**But de l'exercice**
Relevez mot pour mot l'article sur le magasin « Jour de Fête » de Saint-Étienne, du début à la fin.

**Texte à lire**
Ce mercredi, dernier jour de l’année, le magasin « Jour de Fête » à Saint-Étienne vit l’une de ses plus grosses affluences. Pour célébrer le passage à l’année 2026, de nombreux clients viennent depuis plusieurs jours acheter des décorations et surtout des déguisements.
C’est la deuxième période la plus intense de l’année pour le magasin « Jour de Fête » au centre commercial Steel de Saint-Étienne. Seul Halloween amène plus clients que la semaine du jour de l’An. Décorations pour la table, ballons, confettis, cotillons, et surtout déguisements. Tout le fond du magasin, dédié aux costumes, est rempli. On trouve des masques, des perruques, des paillettes…
Samuel, 16 ans, parcourt les rayons avec ses deux sœurs : « on cherche des choses absurdes parce que le thème cette année, c’est « je me suis trompé de soirée » ». Chaque année, ils passent le Nouvel An avec les amis de leurs parents. Sa petite sœur, Camille, confie : « il faut toujours fêter la nouvelle année, je trouve, c’est bien parce qu’on retrouve tous les copains ».

**Extraits de données**
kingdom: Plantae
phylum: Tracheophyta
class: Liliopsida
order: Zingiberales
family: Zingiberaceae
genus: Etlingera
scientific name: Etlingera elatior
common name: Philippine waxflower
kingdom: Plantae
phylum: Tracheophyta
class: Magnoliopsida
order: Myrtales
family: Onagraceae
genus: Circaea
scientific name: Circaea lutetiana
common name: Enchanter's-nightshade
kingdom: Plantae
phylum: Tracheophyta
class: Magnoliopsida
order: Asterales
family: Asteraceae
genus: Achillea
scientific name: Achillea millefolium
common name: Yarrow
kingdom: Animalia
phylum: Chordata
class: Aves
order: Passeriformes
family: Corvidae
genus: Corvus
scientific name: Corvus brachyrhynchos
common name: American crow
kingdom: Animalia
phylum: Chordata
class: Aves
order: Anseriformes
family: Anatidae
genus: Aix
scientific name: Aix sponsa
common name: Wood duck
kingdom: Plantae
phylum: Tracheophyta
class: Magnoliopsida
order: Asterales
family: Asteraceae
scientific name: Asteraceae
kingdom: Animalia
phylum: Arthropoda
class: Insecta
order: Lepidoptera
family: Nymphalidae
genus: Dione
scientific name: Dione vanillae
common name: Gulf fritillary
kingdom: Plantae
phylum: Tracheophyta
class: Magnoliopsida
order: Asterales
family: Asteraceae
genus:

**Votre réponse**
Ce mercredi, dernier jour de l’année, le magasin « Jour de Fête » à Saint-Étienne vit l’une de ses plus grosses affluences. Pour célébrer le passage à l’année 2026, de nombreux clients viennent depuis plusieurs jours acheter des décorations et surtout des déguisements.
C’est la deuxième période la plus intense de l’année pour le magasin « Jour de Fête » au centre commercial Steel de Saint-Étienne. Seul Halloween amène plus clients que la semaine du jour de l’An. Décorations pour la table, ballons, confettis, cotillons, et surtout déguisements. Tout le fond du magasin, dédié aux costumes, est rempli. On trouve des masques, des perruques, des paillettes…
Samuel, 16 ans, parcourt les rayons avec ses deux sœurs : « on cherche des choses absurdes parce que le thème cette année, c’est « je me suis trompé de soirée » ». Chaque année, ils passent le Nouvel An avec les amis de leurs parents. Sa petite sœur, Camille, confie : « il faut toujours fêter la nouvelle année, je trouve, c’est bien parce qu’on retrouve tous les copains ».